## Exercise
Transcribe the listing below word for word but skip its images.

## Information given
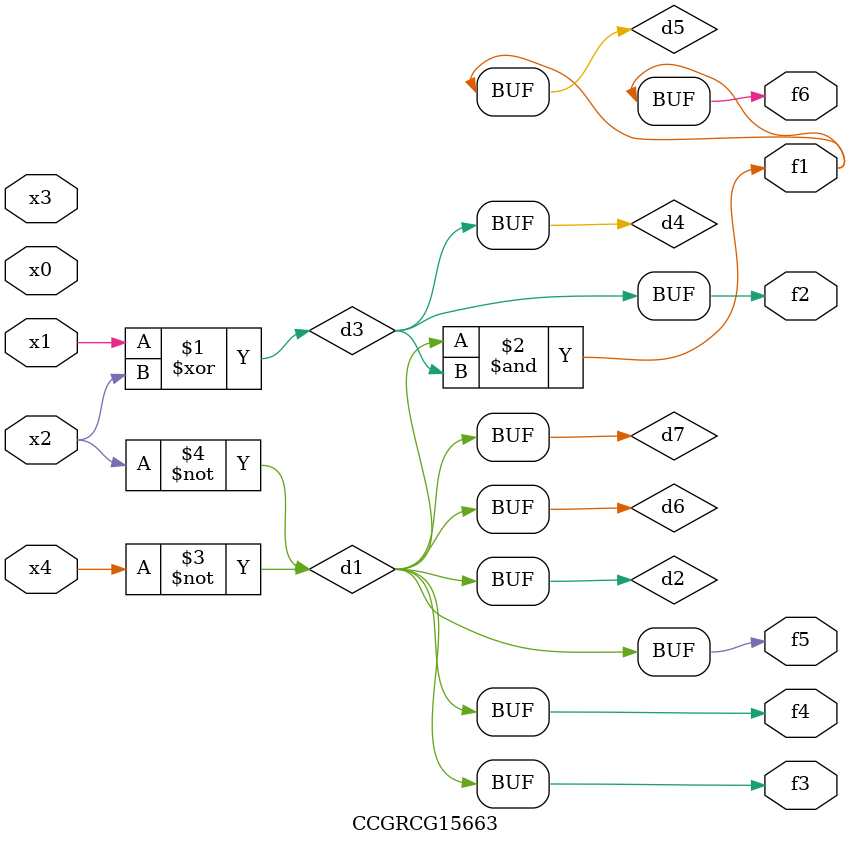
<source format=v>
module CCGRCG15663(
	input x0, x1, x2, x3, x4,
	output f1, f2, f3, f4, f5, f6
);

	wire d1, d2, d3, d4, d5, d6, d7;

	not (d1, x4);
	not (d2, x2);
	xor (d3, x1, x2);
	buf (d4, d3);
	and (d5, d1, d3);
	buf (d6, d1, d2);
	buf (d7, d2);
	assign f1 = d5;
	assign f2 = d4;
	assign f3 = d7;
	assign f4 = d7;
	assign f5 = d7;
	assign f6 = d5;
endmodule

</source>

## Result for this task
<source format=v>
module CCGRCG15663(
	input x0, x1, x2, x3, x4,
	output f1, f2, f3, f4, f5, f6
);

	wire d1, d2, d3, d4, d5, d6, d7;

	not (d1, x4);
	not (d2, x2);
	xor (d3, x1, x2);
	buf (d4, d3);
	and (d5, d1, d3);
	buf (d6, d1, d2);
	buf (d7, d2);
	assign f1 = d5;
	assign f2 = d4;
	assign f3 = d7;
	assign f4 = d7;
	assign f5 = d7;
	assign f6 = d5;
endmodule

</source>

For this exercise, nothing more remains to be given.